The Saits are a community that branched off from the Kutchi Memons who are essentially Kutchi speaking, Sunni Muslims, who originally hail from Kutch in Gujarat, a state of India. Many members of Sait community have migrated to Pakistan after independence have settled in Karachi, Sindh.
History and origin
Historically, Kutch was a princely state and this kingdom included Bhuj, Anjar, Lakhpath, Mandvi, etc. The Kutchi Memons are now spread all over the globe with concentrated population in Mumbai, Pune, Mysore, Bangalore, Chennai, Kochi, Coonoor, Trivandrum, Quilon, Kayamkulam, Alleppey and Ooty.
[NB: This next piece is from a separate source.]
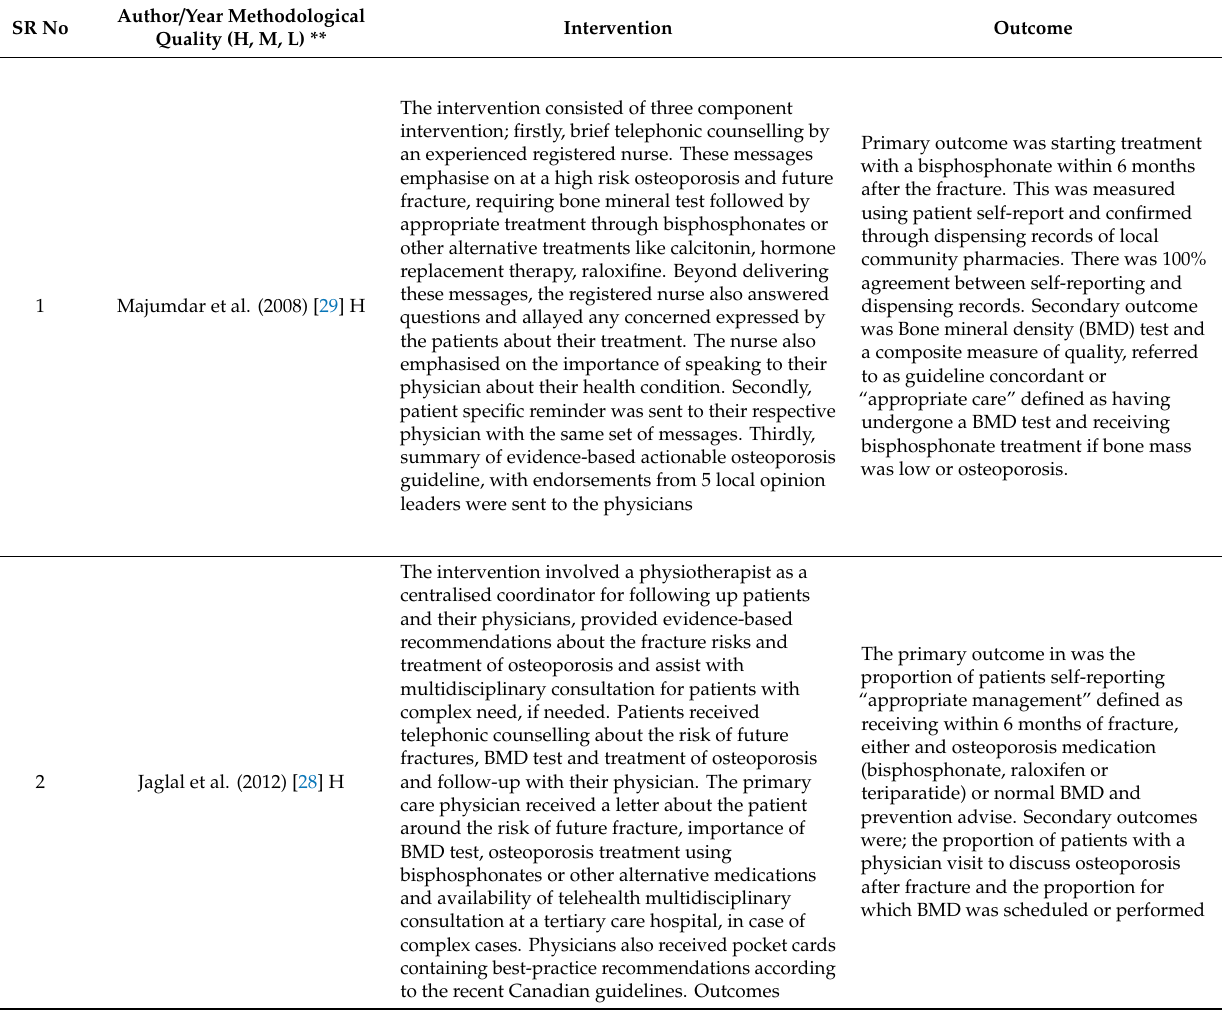
Table 2. Meta-analysis: (Targeted patient communication with primary care physician support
Kutchi Memons have this unique surname SAIT (for men) and BAI (for women).Of course there are Saits among Punjabis too. Bai is a common appellation in northern India for women in high position eg. Rani Lakshmi Bai. The first families that migrated, initially, to Travancore (now central and south Kerala)were called Sett, a vulgarisation of the appellation Seth or Saith - rich man- by the Tamil oriented Travancoreans. The title got further skewed, phonetically, by the Turkish oriented Pathans then in administration to Sait (one can find Saits in Turkey). Sait ten became a surname for them and their children. They spread from Travancore to other States, though a few families joined them directly from Kutchch afterwards.After independence many families migrated from Kutchch to Pakistan; but migration from South India was very very insignificant, and whoever migrated retained the title Sait and are understood to be migrants via South. Kutchi Memons have mostly been in business, ranging from large trading houses down to road side hawkers, but with the new generation this trend is changing.The community has a very modern outlook and most individuals are educated. The community is very peculiar about its unique identity and in some pockets marriage outside the community is still looked upon unkindly, though in Kerala nearly 95 % of Memons can no longer claim pure blood - at least three generations have crossed with native Muslims. The written Language had been Gujarathi for long, migrants into Tamilnadu, Karnataka and Andhra speak Urdu but it is slowly changing from Urdu to regional languages; change to Malayalam in Kerala is practically complete though Kutchi is still understood by a sizeable population. The local languages are used for written communication even among members of the clan in Kerala and Urdu in other states.
The size of the population cannot be determined due to its lack of concentration but estimations would put their number close to 0.5 million people. The community follows all the basic Sunni-Hanafi path Islamic tradition but with somewhat different practices remnant of the old Kutchi traditions modified by local customs.